Where a line of the entries below includes the string "wikipedia", count it. Give only the resulting number.

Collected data
________________

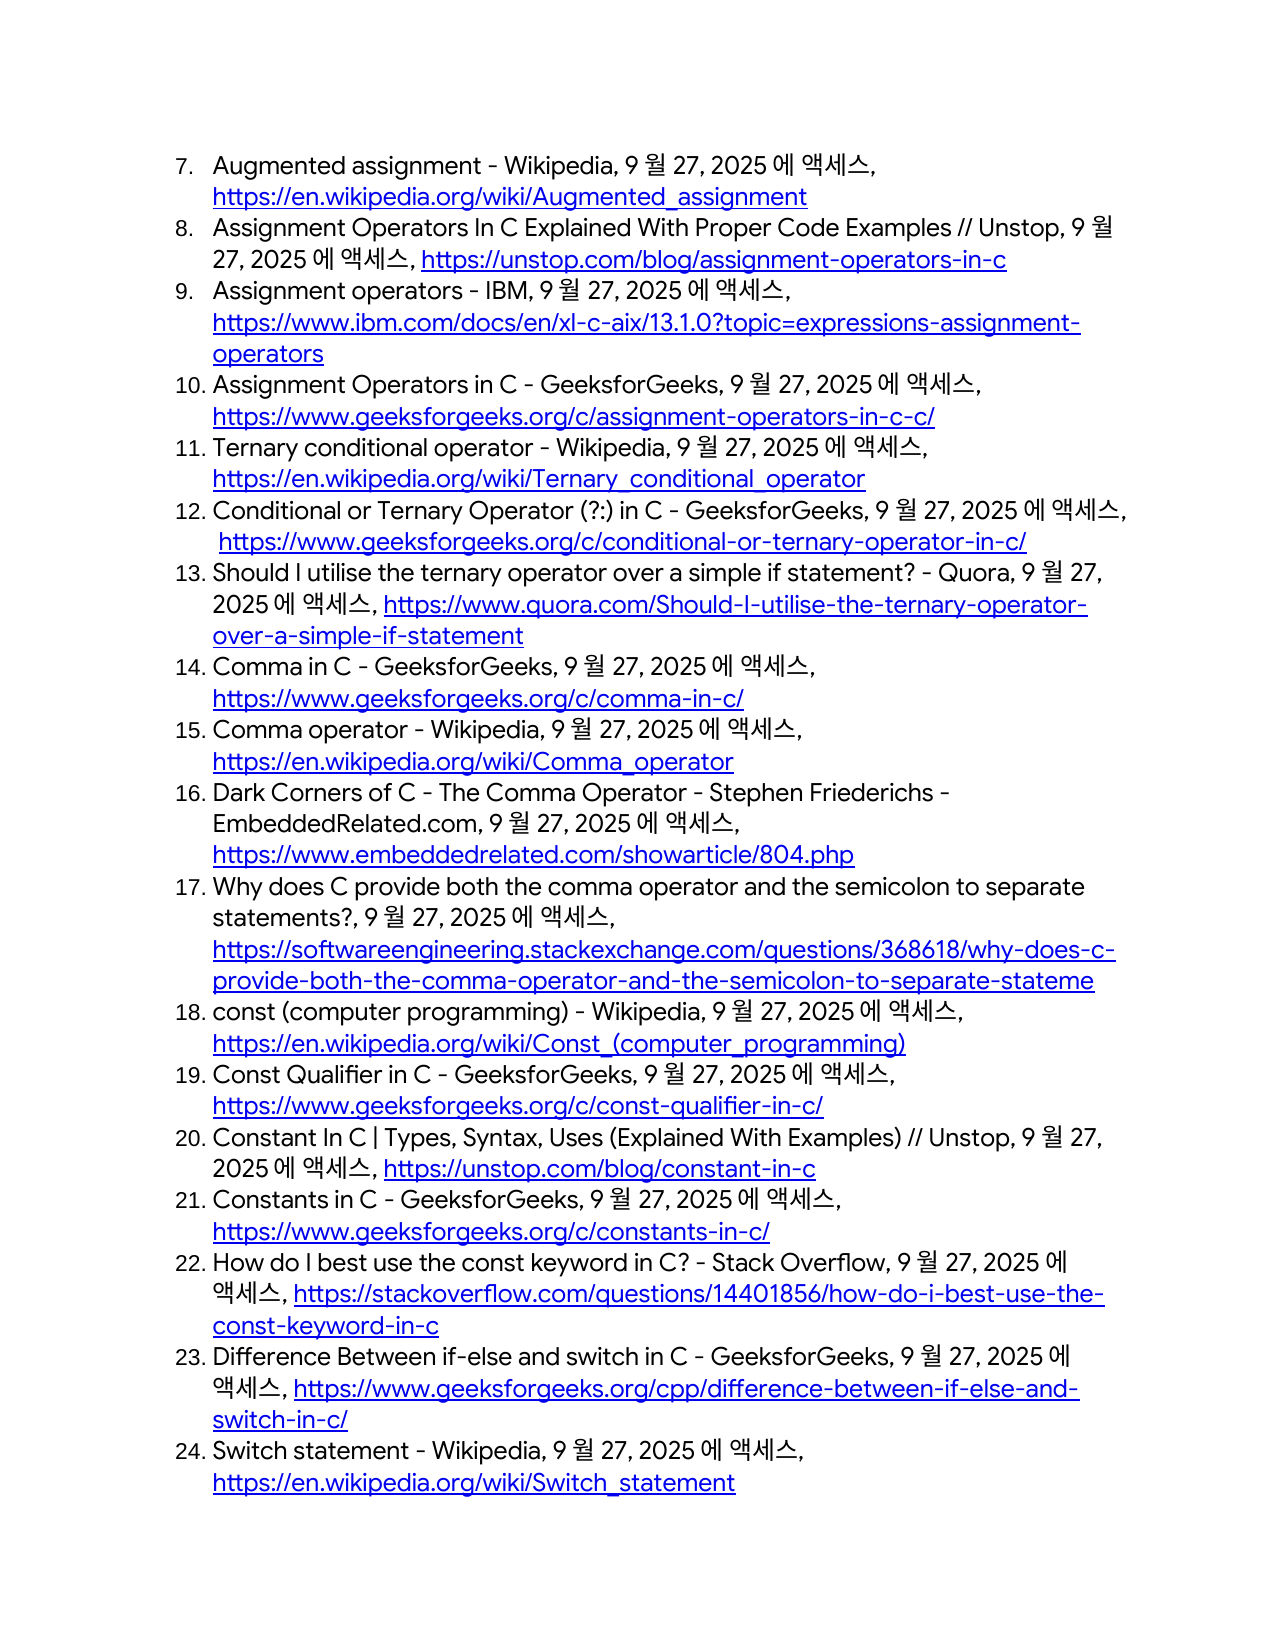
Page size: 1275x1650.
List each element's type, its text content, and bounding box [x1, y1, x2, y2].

list Augmented assignment - Wikipedia, 9월 27, 2025에 액세스, https://en.wikipedia.org/wiki/Augmented_assignment [175, 150, 1125, 213]
list Assignment Operators In C Explained With Proper Code Examples // Unstop, 9월 27, 2025에 액세스, https://unstop.com/blog/assignment-operators-in-c [175, 213, 1125, 275]
list Should I utilise the ternary operator over a simple if statement? - Quora, 9월 27, 2025에 액세스, https://www.quora.com/Should-I-utilise-the-ternary-operator-over-a-simple-if-statement [175, 558, 1125, 652]
list Switch statement - Wikipedia, 9월 27, 2025에 액세스, https://en.wikipedia.org/wiki/Switch_statement [175, 1436, 1125, 1498]
list Difference Between if-else and switch in C - GeeksforGeeks, 9월 27, 2025에 액세스, https://www.geeksforgeeks.org/cpp/difference-between-if-else-and-switch-in-c/ [175, 1341, 1125, 1436]
list Dark Corners of C - The Comma Operator - Stephen Friederichs - EmbeddedRelated.com, 9월 27, 2025에 액세스, https://www.embeddedrelated.com/showarticle/804.php [175, 777, 1125, 871]
list Assignment operators - IBM, 9월 27, 2025에 액세스, https://www.ibm.com/docs/en/xl-c-aix/13.1.0?topic=expressions-assignment-operators [175, 275, 1125, 369]
list How do I best use the const keyword in C? - Stack Overflow, 9월 27, 2025에 액세스, https://stackoverflow.com/questions/14401856/how-do-i-best-use-the-const-keyword-in-c [175, 1247, 1125, 1341]
list Why does C provide both the comma operator and the semicolon to separate statements?, 9월 27, 2025에 액세스, https://softwareengineering.stackexchange.com/questions/368618/why-does-c-provide-both-the-comma-operator-and-the-semicolon-to-separate-stateme [175, 871, 1125, 997]
list Constants in C - GeeksforGeeks, 9월 27, 2025에 액세스, https://www.geeksforgeeks.org/c/constants-in-c/ [175, 1185, 1125, 1247]
list Ternary conditional operator - Wikipedia, 9월 27, 2025에 액세스, https://en.wikipedia.org/wiki/Ternary_conditional_operator [175, 432, 1125, 495]
list Assignment Operators in C - GeeksforGeeks, 9월 27, 2025에 액세스, https://www.geeksforgeeks.org/c/assignment-operators-in-c-c/ [175, 369, 1125, 432]
list const (computer programming) - Wikipedia, 9월 27, 2025에 액세스, https://en.wikipedia.org/wiki/Const_(computer_programming) [175, 997, 1125, 1059]
list Conditional or Ternary Operator (?:) in C - GeeksforGeeks, 9월 27, 2025에 액세스, https://www.geeksforgeeks.org/c/conditional-or-ternary-operator-in-c/ [175, 495, 1125, 558]
list Comma operator - Wikipedia, 9월 27, 2025에 액세스, https://en.wikipedia.org/wiki/Comma_operator [175, 714, 1125, 777]
list Const Qualifier in C - GeeksforGeeks, 9월 27, 2025에 액세스, https://www.geeksforgeeks.org/c/const-qualifier-in-c/ [175, 1059, 1125, 1122]
list Constant In C | Types, Syntax, Uses (Explained With Examples) // Unstop, 9월 27, 2025에 액세스, https://unstop.com/blog/constant-in-c [175, 1122, 1125, 1185]
list Comma in C - GeeksforGeeks, 9월 27, 2025에 액세스, https://www.geeksforgeeks.org/c/comma-in-c/ [175, 652, 1125, 714]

________________

RESPONSE:
5